» **Listed entries**:
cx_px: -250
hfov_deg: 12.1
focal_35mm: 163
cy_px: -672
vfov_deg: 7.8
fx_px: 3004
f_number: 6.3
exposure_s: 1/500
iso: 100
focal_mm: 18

* * *

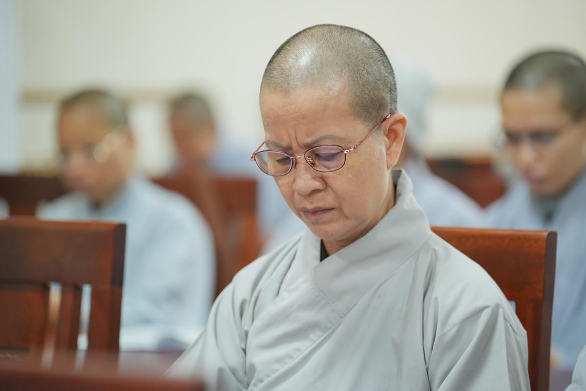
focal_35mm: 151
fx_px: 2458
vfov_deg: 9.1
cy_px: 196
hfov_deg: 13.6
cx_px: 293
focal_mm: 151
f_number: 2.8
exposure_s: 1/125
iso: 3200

» **What to produce**:
In the listing above, start at the line with "cx_px: -250", go on through the line with "focal_mm: 18", and copy each of those lines exactly; leave out all the rest.

» **Answer to this exercise**:
cx_px: -250
hfov_deg: 12.1
focal_35mm: 163
cy_px: -672
vfov_deg: 7.8
fx_px: 3004
f_number: 6.3
exposure_s: 1/500
iso: 100
focal_mm: 18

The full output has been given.